Matthew 21:33-42 2023/09/03 Osaka Church
In the name of the Father, and the Son and the Holy Spirit
A master planted a vineyard, rented it out to farmers, and set out on a journey. Harvest season came. The master sent his servants to receive the harvest, but instead of handing over the harvest, the farmers stoned the servants to death. Then the master sent his son, thinking that if it was his son the farmers would respect him. But the farmers also killed his son.
Today’s gospel is the parable of Jesus.
God created the world as a ‘well-arranged vineyard. It is a paradise called “Garden of Eden”. What God expected of the “farmers,” that is, humans, was to watch over this vineyard, to brew grapes in the winepresses that were offered there, and to offer them back to God. In other words, we will gratefully accept the gifted world, and use the most familiar and mysterious functions of nature provided by God, symbolized by “fermentation,” to add fragrant scents and flavors to the wonderful gifted world. It was to give back to God and deepen fellowship with God in the repetition of the gift and gratitude. Genesis says, “God placed man in the garden of Eden to cultivate and guard it.” The word translated as “cultivate” here also has the meaning of “offering offerings and worshiping.” The life in which thanksgiving, offering, and worship are united is the original life of a human being.

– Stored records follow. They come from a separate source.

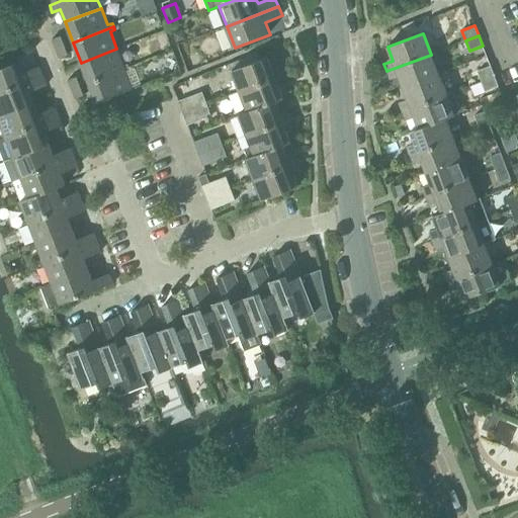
[(56,49),(65,46),(62,36),(53,39),(56,49)]
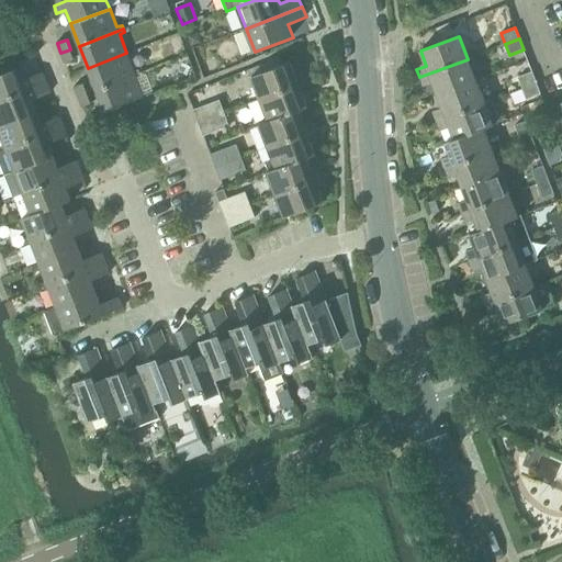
[(70,49),(60,53),(65,64),(75,59),(70,49)]
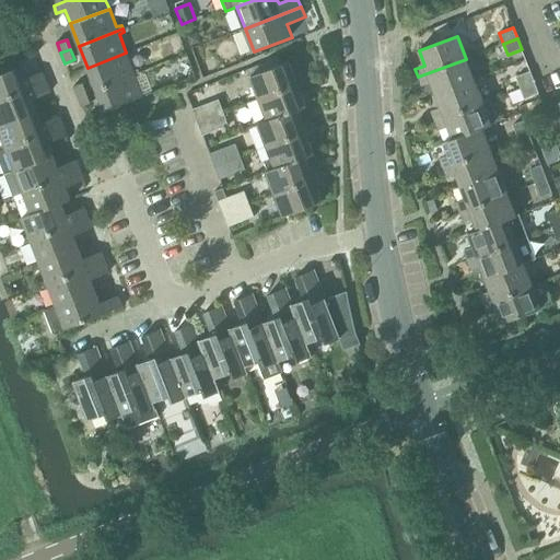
[(126,53),(88,68),(95,90),(140,72),(139,69),(133,71),(126,53)]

However, the farmers refused to hand over the harvest and took the vineyard itself. Stole the harvest. and drove God out of the vineyard.
Genesis says that people were driven out of the Garden of Eden. But the truth is that man has driven God away and paradise is no longer paradise. Man has made the world his own. He made himself a God instead of God who drove him away. The world that has lost the Life of God will be desolate. Everything that God has done for man must now be done with great pains and suffering on his own. But all that is hard-built and hard-earned will come to naught through corruption, chaos, and finally death. It’s the reality of the world we know so well.
When Jesus finishes telling the parable, he asks the Pharisees to whom this parable is in fact allusive. “What do you think will happen to these farmers when the owner of the vineyard comes home?” Unaware of the Lord’s allusion, they reply, “He will kill all the farmers and leave the vineyards to other farmers who will get a good harvest.”
But how was it actually? In the name of “humanity”, when we are urged by the slogan of “humanism” and act selfishly without paying attention to God, we also kill Jesus over and over again. Then were we all killed? No! On the contrary, God continues to call at the door of the hearts of those who have driven him out, and who are still driving him out. The fourteenth-century Byzantine father St Nicholas Cabasilas said:
“The Almighty dares to take upon our poverty. God proclaims his love for us, but as if he were flattering us. Even if we reject the call, God does not withdraw. He is not discouraged by our rejection. Even though he is rejected, he stands before the door of our hearts. He will wait, He will continue to show His unchanging love.”
The people who responded to this extraordinarily persevering call are the “farmers who render to him the harvest.” Finally, Christ said to the Pharisees: “The stone that the builders rejected,” that is, Himself who would soon be killed by them, would be the “chief cornerstone,” the foundation of the life of the new people of God. “Farmers who manage to render the harvests properly” will transcend ethnicity, race, social status and gender, and will be reassembled as the “Body of Christ” (the church) and given the vineyard once again. The church prays through bishops in the Eucharistic liturgy. “O God, come down from heaven, and come down into this vineyard, and strengthen what your right hand has planted.” There, people will once again brew the gifted world and its blessings with gratitude and offer it back to God in the form of bread and wine. We begin to live again the life of Christ, which is the life of gratitude, the life of devotion, and the life of worship.